Hugo has military muscle, no doubt. He is friends with about every rogue, fundamentalist, dictator and terrorist organization, no doubt. But credibility he ain't got. How about his mates, are they anymore credible?

Now then, shall we worry about some propaganda film by Stone, or shall Bolivarian Transnational Crime Groups come up with creative financial architecture to be able to triangulate stream of illegal, or stolen, funds into allied countries, after Morgenthau's warning about money laundering in Venezuela? There's precedent of him catching some Venezuelan criminals in the past...

Hat tip: Pedro B.

4 September 2009

No Mas Chavez? Think again...

A group of Colombians are meant to be behind the organization of a worldwide protest against Chavez, aptly named "No Mas Chavez" or no more Chavez. This is the same group that organized in 2008 a similar, and very successful, protest called "No mas FARC" against Colombia's narcoterrorist group. There's so much wrong with this event that I will give a bit of context.
  1. Colombia has a trade surplus with Venezuela that runs north of $7 billion per annum. How many of today's protesters have thought about raising the issue with Colombian companies, and, more importantly, what are the chances of those companies to stop trading with Venezuela over political issues?

  2. President Uribe of Colombia is sitting on a pile of evidence that demonstrates, beyond reasonable doubt, that Chavez supports, aids and abets the FARC. Given that organizers first rallied around the issue of FARC, how many of them are pressuring President Alvaro Uribe to use that evidence against Chavez once and for all, instead of dosing it in private dealings like bargaining chips?

  3. What power, real and tangible, to change things internally in Venezuela has a facebook collective, same as twitters in Iran perhaps?

  4. In light of the release by Scottish/English authorities of the Lockerbie bomber on the basis of oil/gas deals to be had with Libya's dictator, can anyone with a modicum of understanding of realpolitik contemplate goals of event as anything more than a catharsis opportunity?

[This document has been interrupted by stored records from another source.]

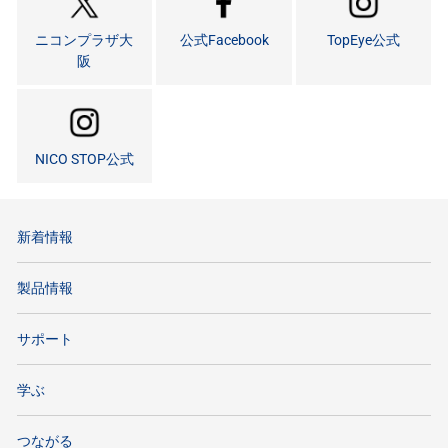
ニコンプラザ大
公式Facebook
TopEye公式
阪
NICO STOP公式
新着情報
製品情報
サポート
学ぶ
つながる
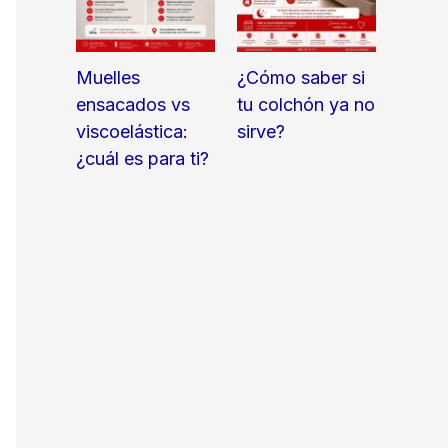
Muelles
¿Cómo saber si
ensacados vs
tu colchón ya no
viscoelástica:
sirve?
¿cuál es para ti?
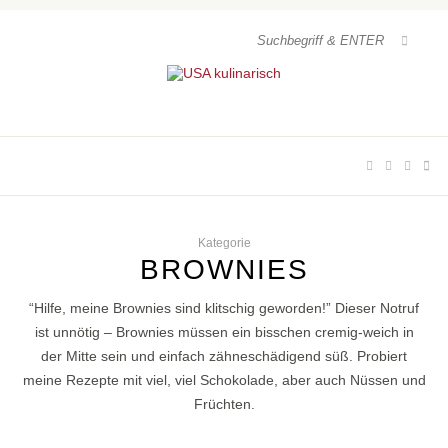
Kategorie
BROWNIES
“Hilfe, meine Brownies sind klitschig geworden!” Dieser Notruf
ist unnötig – Brownies müssen ein bisschen cremig-weich in
der Mitte sein und einfach zähneschädigend süß. Probiert
meine Rezepte mit viel, viel Schokolade, aber auch Nüssen und
Früchten.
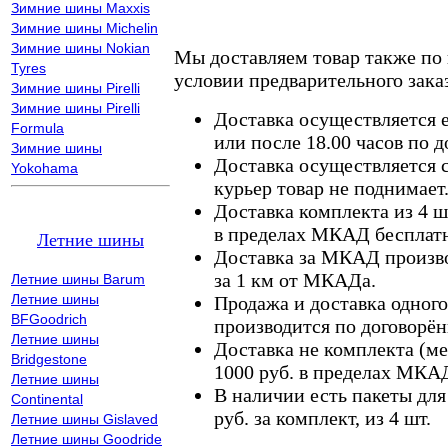
Зимние шины Maxxis
Зимние шины Michelin
Зимние шины Nokian
Мы доставляем товар также по
Tyres
условии предварительного заказ
Зимние шины Pirelli
Зимние шины Pirelli
Доставка осуществляется е
Formula
или после 18.00 часов по 
Зимние шины
Доставка осуществляется с
Yokohama
курьер товар не поднимает
Доставка комплекта из 4 ш
в пределах МКАД бесплатн
Летние шины
Доставка за МКАД произво
за 1 км от МКАДа.
Летние шины Barum
Летние шины
Продажа и доставка одного,
BFGoodrich
производится по договорён
Летние шины
Доставка не комплекта (ме
Bridgestone
1000 руб. в пределах МКА
Летние шины
В наличии есть пакеты дл
Continental
руб. за комплект, из 4 шт.
Летние шины Gislaved
Летние шины Goodride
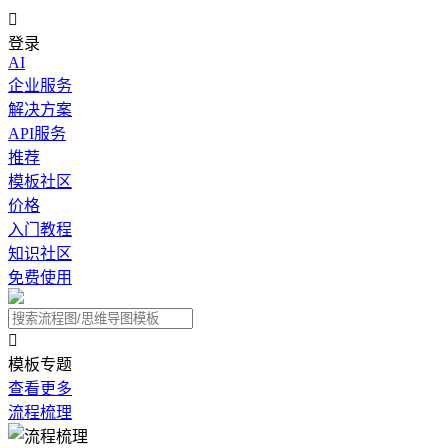

登录
AI
企业服务
解决方案
API服务
推荐
模板社区
价格
入门教程
知识社区
免费使用

模板专题
查看更多
流程梳理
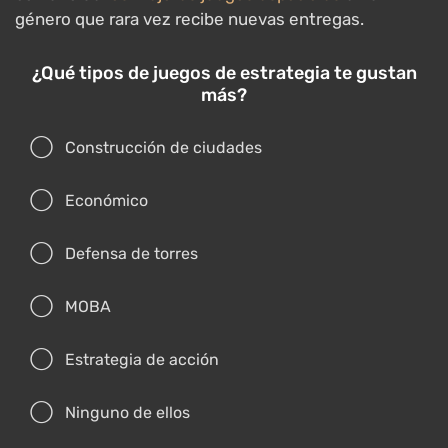
género que rara vez recibe nuevas entregas.
¿Qué tipos de juegos de estrategia te gustan
más?
Construcción de ciudades
Económico
Defensa de torres
MOBA
Estrategia de acción
Ninguno de ellos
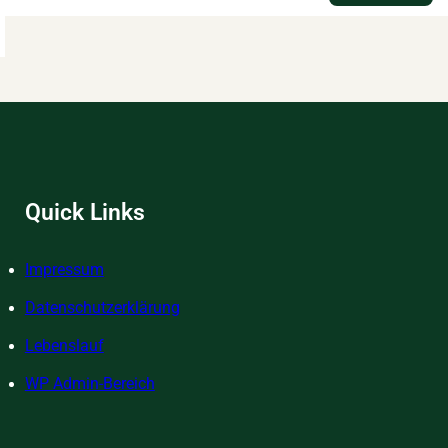
Mis
„Lic
om
–
sellschaftlichen
Rez
chtsruck
für
s
das
n
inne
Kin
auner
Quick Links
oterik
Impressum
Datenschutzerklärung
Lebenslauf
WP Admin-Bereich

  5. Did those protesting in London's Trafalgar Square arranged, at the very least, an appearance in the Fourth Plint?
No more Chavez is akin to no more Venezuela. Only those ignorant of our contemporary history and idiosyncrasy can come up with such an impossible to achieve motto. The fight against Chavez won't be won by standing in the Fourth Plint or handing petitions to his Chilean minister at the OAS. That much is certain.